On Monday, National Chief of the Assembly of First Nations Perry Bellegarde urged the authorities to launch a probe into all former residential school sites, noting that indigenous survivors have long been trying to draw attention to the issue but nobody believed them.
"It was genocide and it is ongoing; for the 215 children we lost, survivors of residential schools and the future of Indigenous children, PM Trudeau must go beyond words. He must immediately end all legal actions against indigenous children and survivors fighting for their rights," the leader of the New Democratic Party Jagmeet Singh tweeted on Tuesday.
During his address on Monday to the members of the Tk'emlups te Secwepemc community, where the school was located, Singh called on the government to step up efforts and investigate the case thoroughly, noting that if this had happened elsewhere in the world, Canada would demand an international investigation, the CNN broadcaster reported.
British Columbia Premier John Horgan has also called for actions, as symbolic gestures are no longer enough.
"When we think about our children, being torn from us, by the state, sent to who knows where, to be told to be 'good, White, people,' it's unimaginable to us today," Horgan said in an address to the legislature on Monday, as cited by CNN.
The Tk'emlups te Secwepemc First Nation announced last week that a deep scan of the Kamloops Indian Residential School site with ground-penetrating radar confirmed the discovery of the remains.
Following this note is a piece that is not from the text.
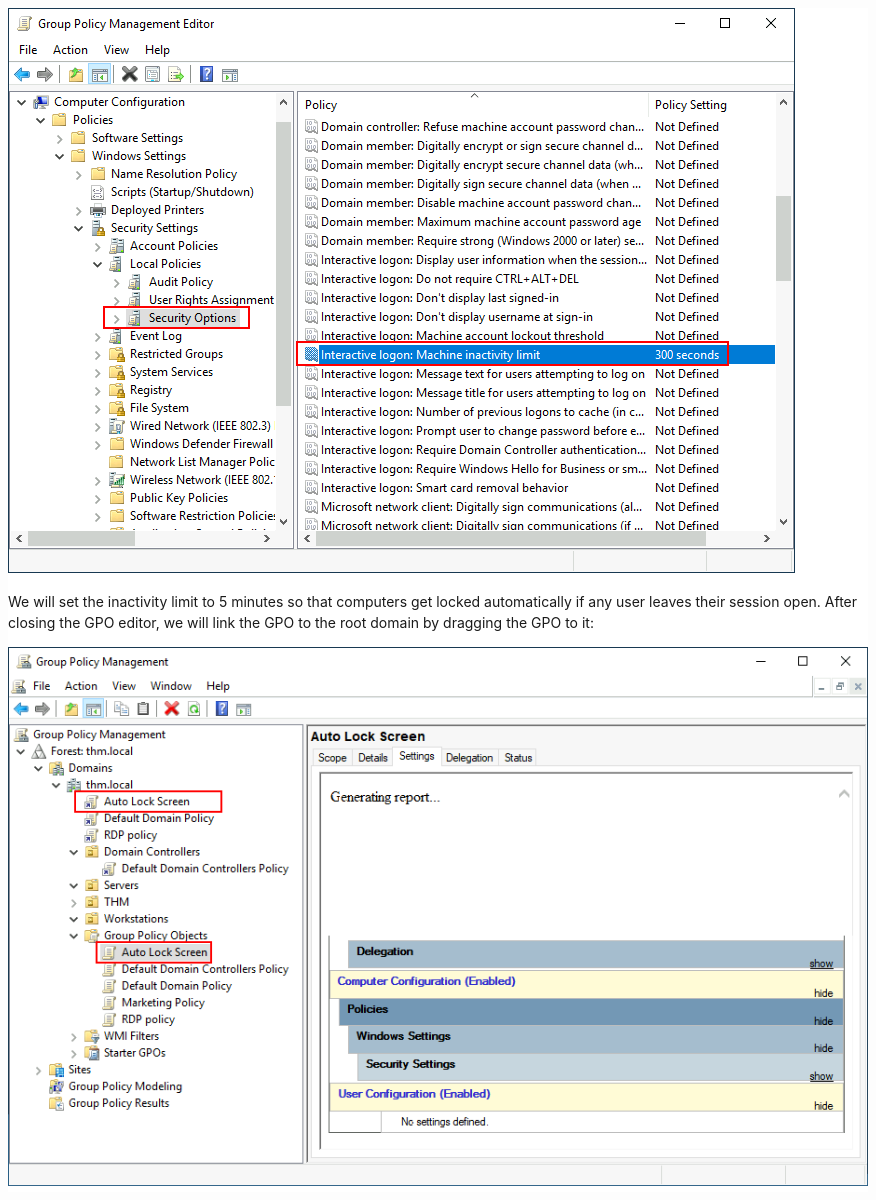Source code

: ![img](/assets/img/adb23.png)

We will set the inactivity limit to 5 minutes so that computers get locked automatically if any user leaves their session open. After closing the GPO editor, we will link the GPO to the root domain by dragging the GPO to it:

![img](/assets/img/adb24.png)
According to the community, some of the deceased were as young as three years old.
According to Canada's Truth and Reconciliation Commission report, released in 2015, roughly 150,000 aboriginal children were forcibly assimilated through the residential schools from 1883 to 1998, in a process which has been equated to "cultural genocide".
The report discovered that around 3,200 died in the schools, with the greatest number of deaths taking place before 1940. Schools also had a high number of tuberculosis cases and other health incidences in the late nineteenth and early twentieth centuries, with death rates remaining high until the 1950s.